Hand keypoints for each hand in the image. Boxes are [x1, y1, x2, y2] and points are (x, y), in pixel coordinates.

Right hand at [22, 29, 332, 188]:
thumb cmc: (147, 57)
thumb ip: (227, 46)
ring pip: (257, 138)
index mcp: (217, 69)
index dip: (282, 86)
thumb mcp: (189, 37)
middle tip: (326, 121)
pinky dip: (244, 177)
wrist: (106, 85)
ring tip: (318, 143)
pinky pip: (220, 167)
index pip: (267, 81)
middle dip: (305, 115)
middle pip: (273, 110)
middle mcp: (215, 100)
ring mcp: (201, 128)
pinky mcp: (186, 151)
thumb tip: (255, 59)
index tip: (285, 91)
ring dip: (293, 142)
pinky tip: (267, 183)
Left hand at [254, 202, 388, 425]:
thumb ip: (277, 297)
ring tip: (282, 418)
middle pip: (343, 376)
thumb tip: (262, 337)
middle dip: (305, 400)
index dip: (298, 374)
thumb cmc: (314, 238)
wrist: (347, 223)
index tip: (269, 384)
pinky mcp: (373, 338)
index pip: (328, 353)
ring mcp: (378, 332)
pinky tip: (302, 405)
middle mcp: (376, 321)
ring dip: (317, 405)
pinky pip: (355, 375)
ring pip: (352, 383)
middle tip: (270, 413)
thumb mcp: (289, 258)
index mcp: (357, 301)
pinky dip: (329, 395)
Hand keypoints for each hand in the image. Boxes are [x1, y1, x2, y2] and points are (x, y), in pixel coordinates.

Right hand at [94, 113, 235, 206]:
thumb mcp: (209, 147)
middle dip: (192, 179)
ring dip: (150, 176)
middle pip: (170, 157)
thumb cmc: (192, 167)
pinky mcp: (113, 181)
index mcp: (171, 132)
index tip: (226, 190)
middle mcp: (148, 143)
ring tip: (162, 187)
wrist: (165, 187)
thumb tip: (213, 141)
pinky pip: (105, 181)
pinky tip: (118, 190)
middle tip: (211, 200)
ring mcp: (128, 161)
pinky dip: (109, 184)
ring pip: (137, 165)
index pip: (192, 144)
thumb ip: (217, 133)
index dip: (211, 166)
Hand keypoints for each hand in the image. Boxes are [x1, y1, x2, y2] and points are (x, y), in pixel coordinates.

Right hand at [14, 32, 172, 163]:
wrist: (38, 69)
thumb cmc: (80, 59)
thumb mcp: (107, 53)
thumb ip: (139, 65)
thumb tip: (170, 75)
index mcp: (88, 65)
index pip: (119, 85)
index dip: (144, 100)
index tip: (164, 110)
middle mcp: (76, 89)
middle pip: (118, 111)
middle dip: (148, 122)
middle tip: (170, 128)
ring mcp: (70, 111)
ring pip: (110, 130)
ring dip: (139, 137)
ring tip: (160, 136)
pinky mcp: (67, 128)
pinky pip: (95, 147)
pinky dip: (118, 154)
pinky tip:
● ● ●
Work item: Each entry must be reproduced exactly, with nothing added or dropped.

Exercise answer:
Hand keypoints for each hand in the image. Boxes are [x1, y1, x2, y2] and points are (x, y), in pixel coordinates.

Right hand at [22, 29, 332, 188]:
thumb cmc: (147, 57)
thumb ip: (227, 46)
ring pip: (257, 138)
index mcp: (217, 69)
index dip: (282, 86)
thumb mcp: (189, 37)
middle tip: (326, 121)
pinky dip: (244, 177)
wrist: (106, 85)
ring tip: (318, 143)
pinky pip: (220, 167)
index pip: (267, 81)
middle dip: (305, 115)
middle pip: (273, 110)
middle mcp: (215, 100)
ring mcp: (201, 128)
pinky mcp: (186, 151)
thumb tip: (255, 59)
index tip: (285, 91)
ring dip: (293, 142)
pinky tip: (267, 183)
Left hand at [254, 202, 388, 425]:
thumb ip: (277, 297)
ring tip: (282, 418)
middle pip: (343, 376)
thumb tip: (262, 337)
middle dip: (305, 400)
index dip: (298, 374)
thumb cmc: (314, 238)
wrist: (347, 223)
index tip: (269, 384)
pinky mcp: (373, 338)
index pip: (328, 353)
ring mcp: (378, 332)
pinky tip: (302, 405)
middle mcp: (376, 321)
ring dip: (317, 405)
pinky pip: (355, 375)
ring pip: (352, 383)
middle tip: (270, 413)
thumb mcp: (289, 258)
index mcp: (357, 301)
pinky dip: (329, 395)
Hand keypoints for each hand in the image. Boxes are [x1, y1, x2, y2] and points are (x, y), in pixel coordinates.

Right hand at [94, 113, 235, 206]:
thumb mcp: (209, 147)
middle dip: (192, 179)
ring dip: (150, 176)
middle pip: (170, 157)
thumb cmc: (192, 167)
pinky mcp: (113, 181)
index mcp: (171, 132)
index tip: (226, 190)
middle mcp: (148, 143)
ring tip: (162, 187)
wrist: (165, 187)
thumb tip: (213, 141)
pinky pip: (105, 181)
pinky tip: (118, 190)
middle tip: (211, 200)
ring mcp: (128, 161)
pinky dip: (109, 184)
ring pip: (137, 165)
index pip: (192, 144)
thumb ip: (217, 133)
index dip: (211, 166)
Hand keypoints for each hand in the image. Boxes are [x1, y1, x2, y2] and points are (x, y), in pixel coordinates.

Right hand at [14, 32, 172, 163]:
wrist: (38, 69)
thumb cmc: (80, 59)
thumb mcp: (107, 53)
thumb ip: (139, 65)
thumb tip: (170, 75)
index mcp: (88, 65)
index pip: (119, 85)
index dip: (144, 100)
index tip: (164, 110)
middle mcp: (76, 89)
middle pip: (118, 111)
middle dip: (148, 122)
middle tip: (170, 128)
ring mcp: (70, 111)
ring pip: (110, 130)
ring dip: (139, 137)
ring tip: (160, 136)
pinky mcp: (67, 128)
pinky pip: (95, 147)
pinky dip: (118, 154)
pinky tip:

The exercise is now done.